= What is being asked =
What lines in the records below hold the string "shift"? Please show them.

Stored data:
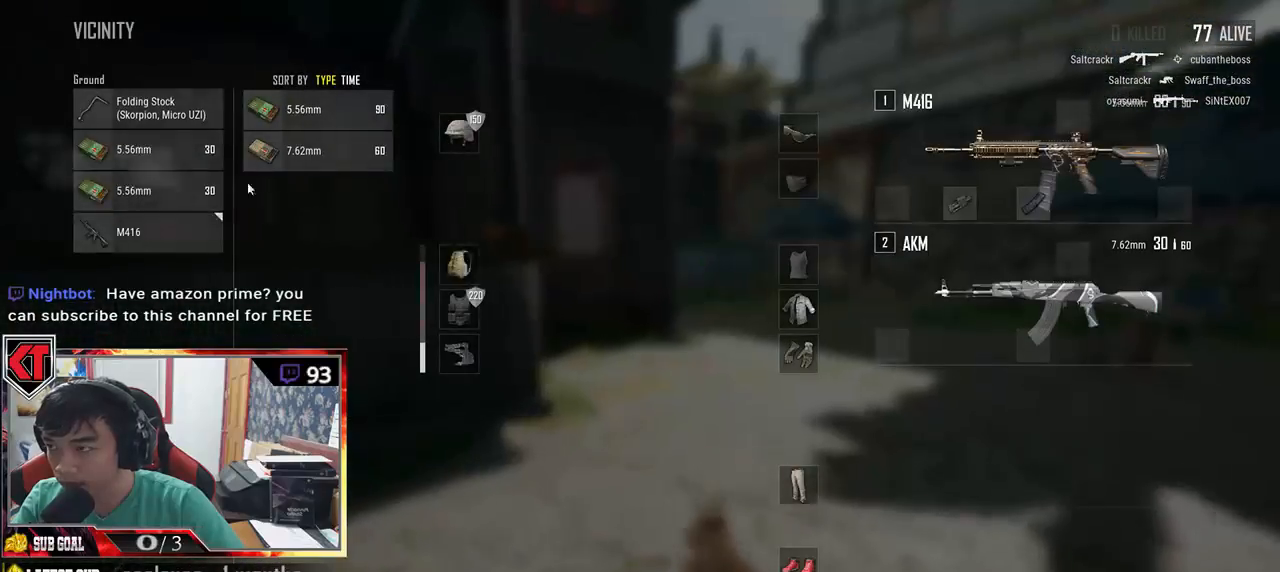
{"keys": ["s"], "mouse": ["left"], "events": [[200, "mouse_left", "down"], [216, "a", "down"], [250, "w", "up"], [300, "mouse_left", "up"], [416, "a", "up"], [416, "s", "down"], [450, "mouse_left", "down"]]}
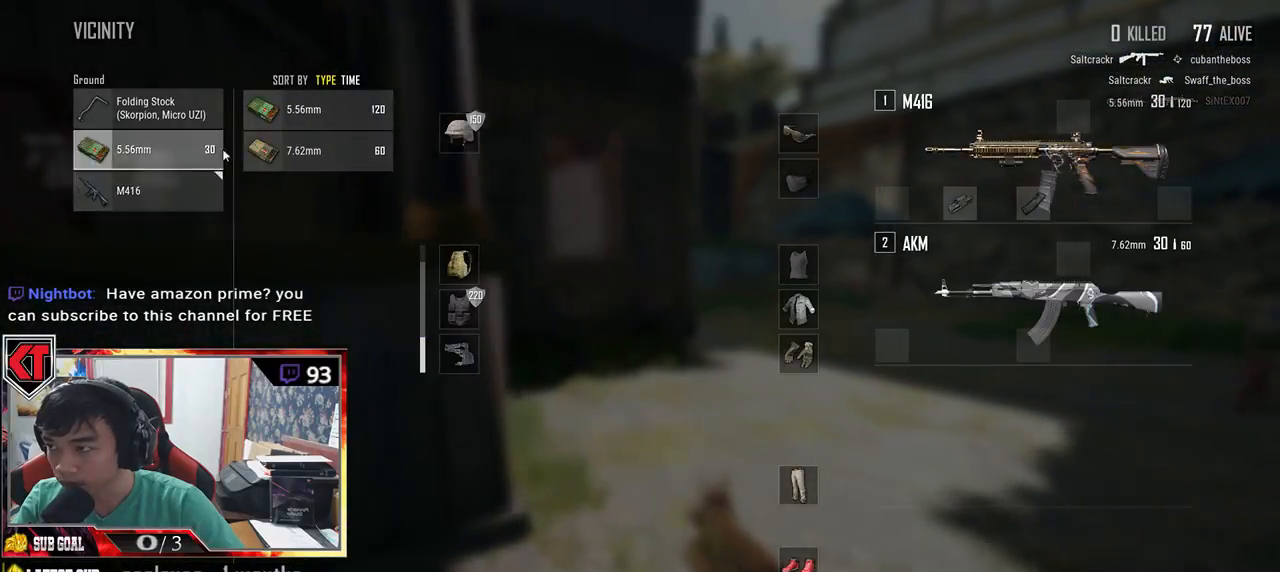
{"keys": ["s"], "mouse": [], "events": [[66, "mouse_left", "up"], [100, "tab", "down"], [183, "tab", "up"]]}
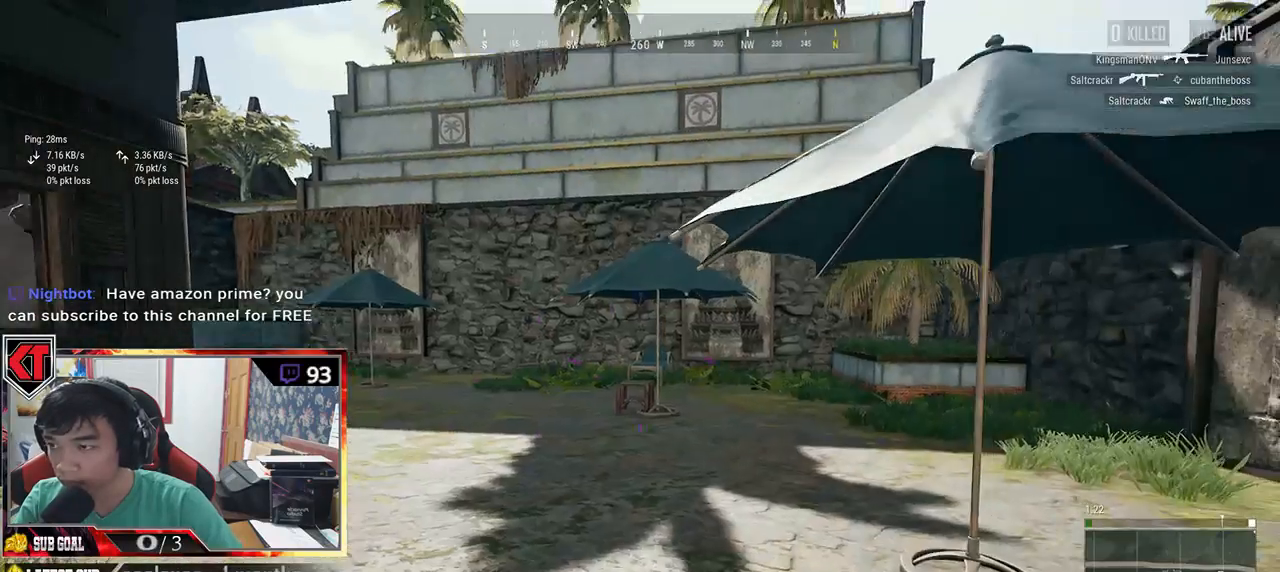
{"keys": ["a"], "mouse": [], "events": [[166, "a", "down"], [366, "s", "up"]]}
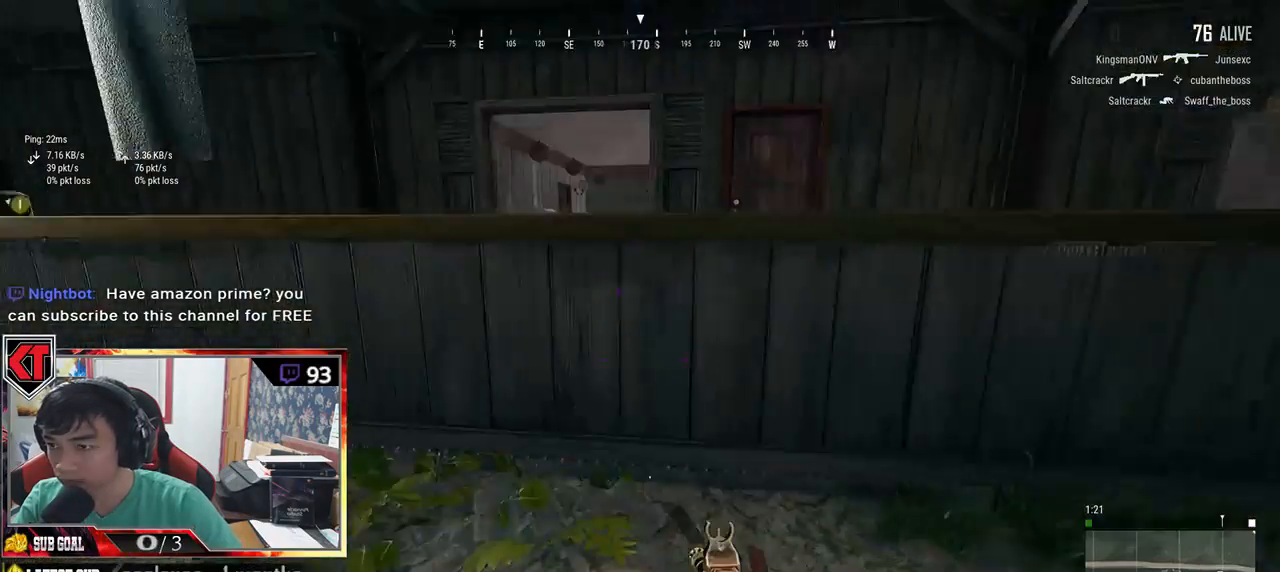
{"keys": ["c", "w"], "mouse": [], "events": [[83, "w", "down"], [200, "a", "up"], [433, "c", "down"]]}
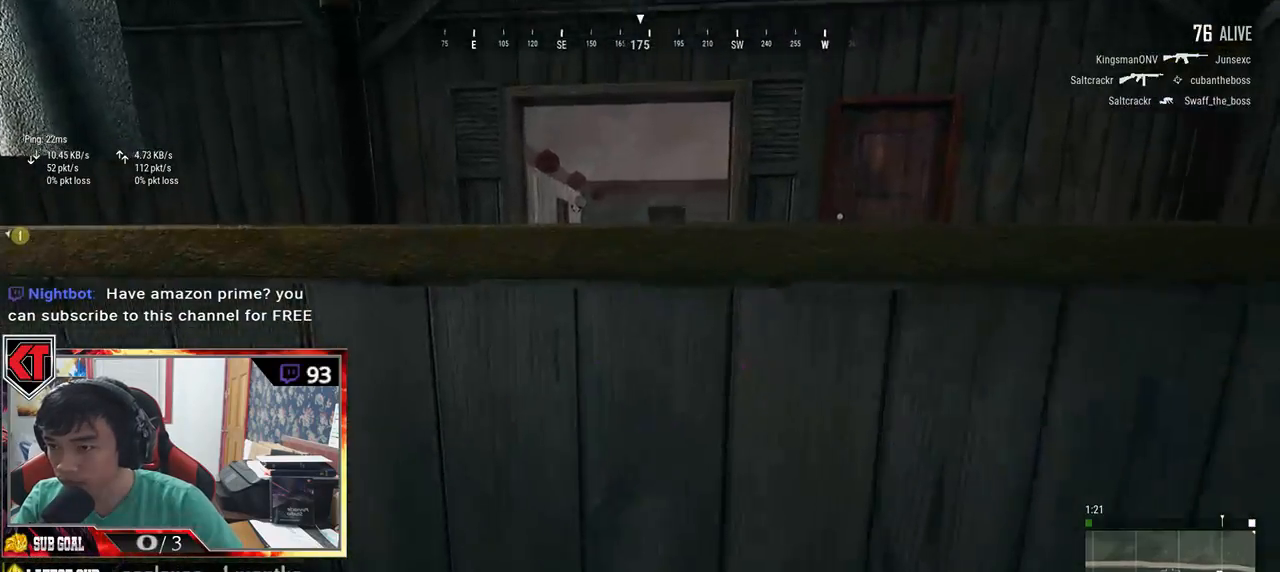
{"keys": ["w"], "mouse": [], "events": [[50, "c", "up"], [83, "c", "down"], [216, "c", "up"]]}
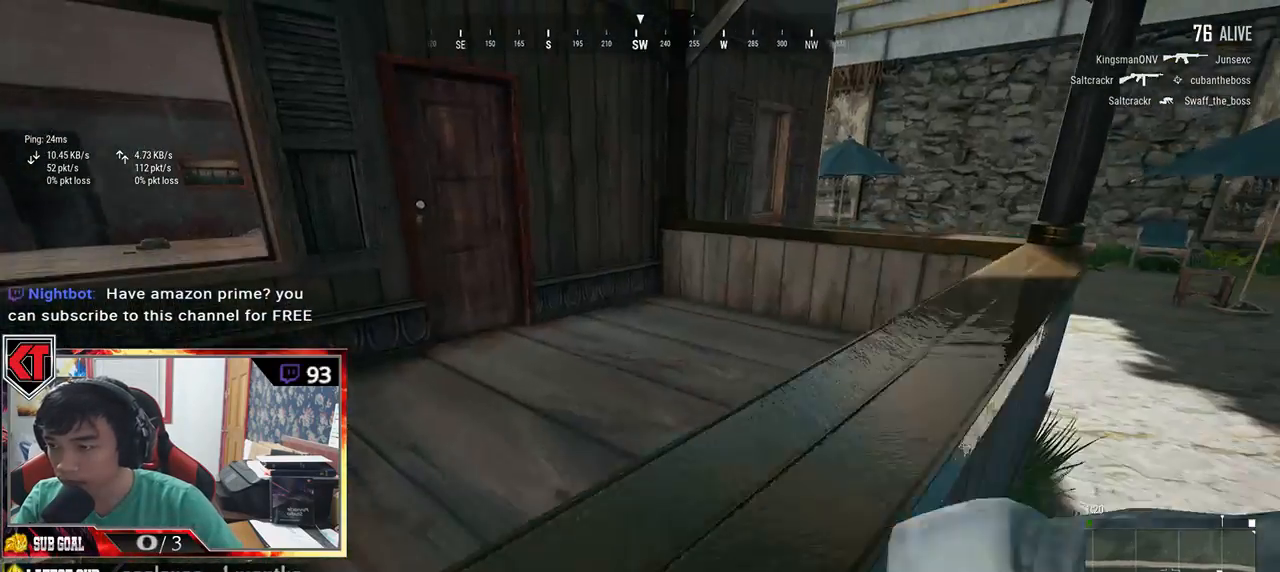
{"keys": ["w"], "mouse": [], "events": []}
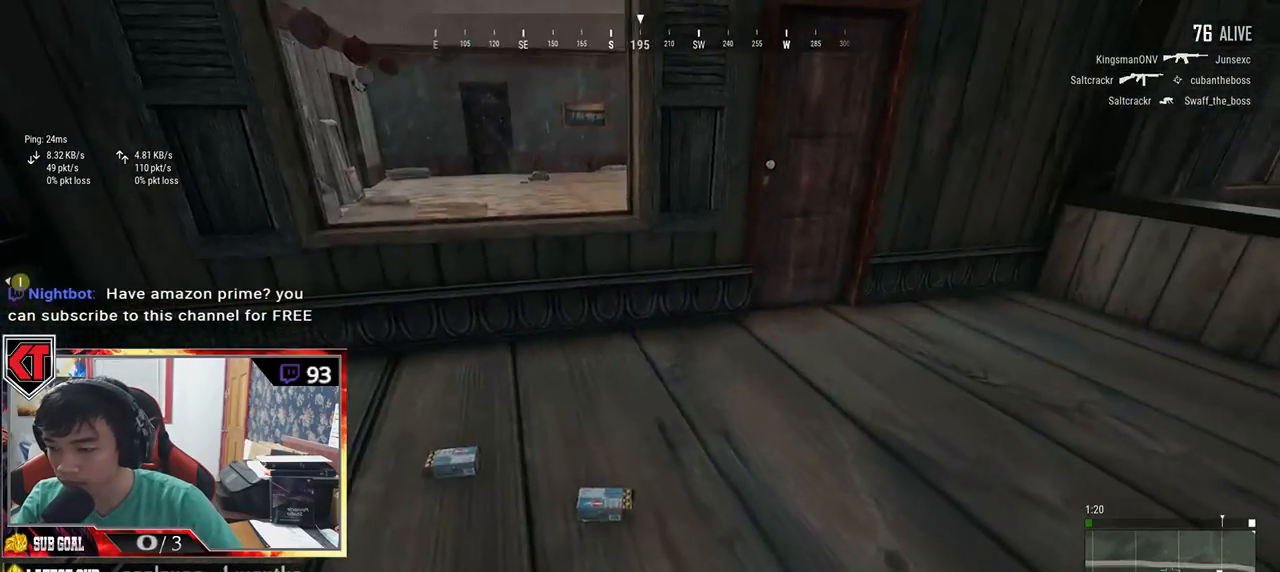
{"keys": ["w"], "mouse": [], "events": []}
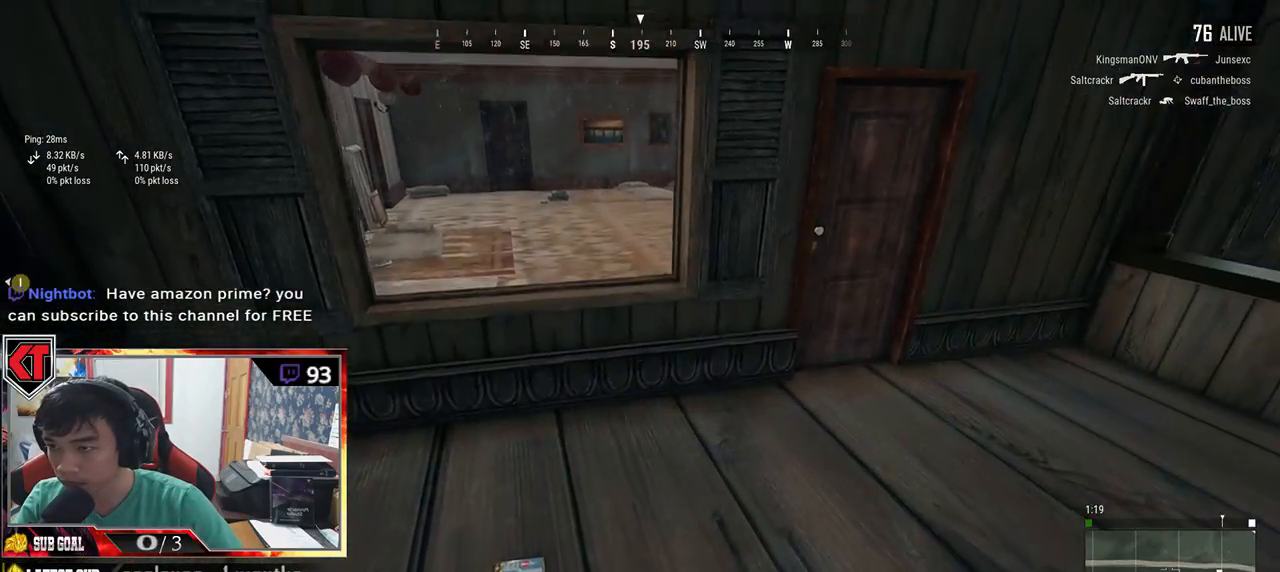
{"keys": ["shift", "w"], "mouse": [], "events": [[66, "shift", "down"]]}
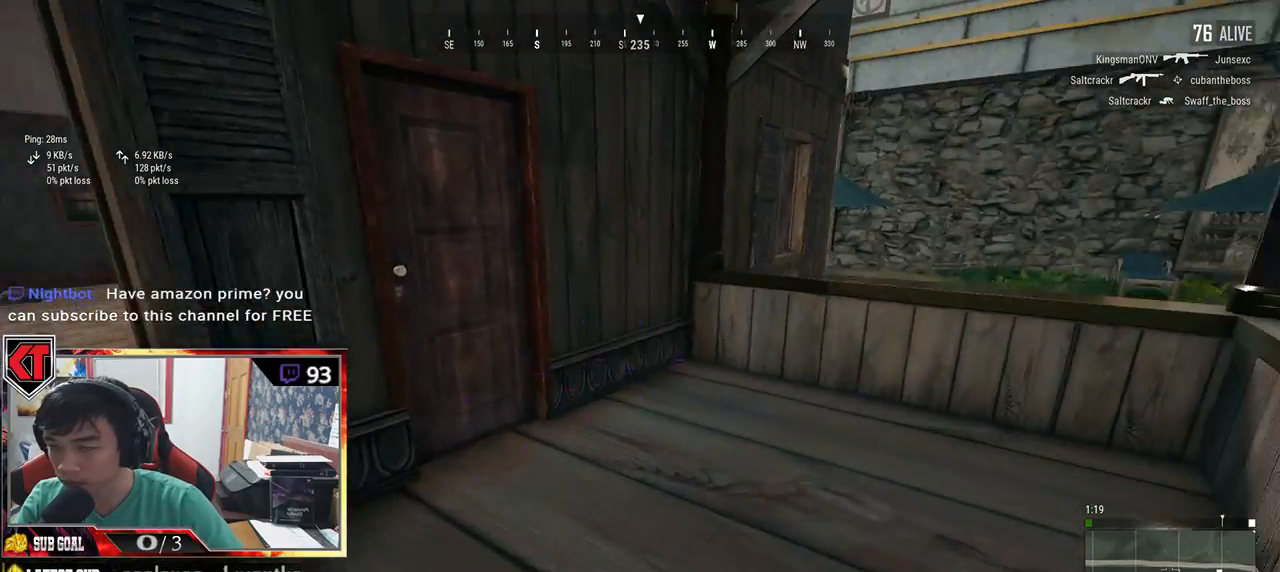
{"keys": ["shift", "w"], "mouse": [], "events": []}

= Reply =
{"keys": ["shift", "w"], "mouse": [], "events": [[66, "shift", "down"]]}
{"keys": ["shift", "w"], "mouse": [], "events": []}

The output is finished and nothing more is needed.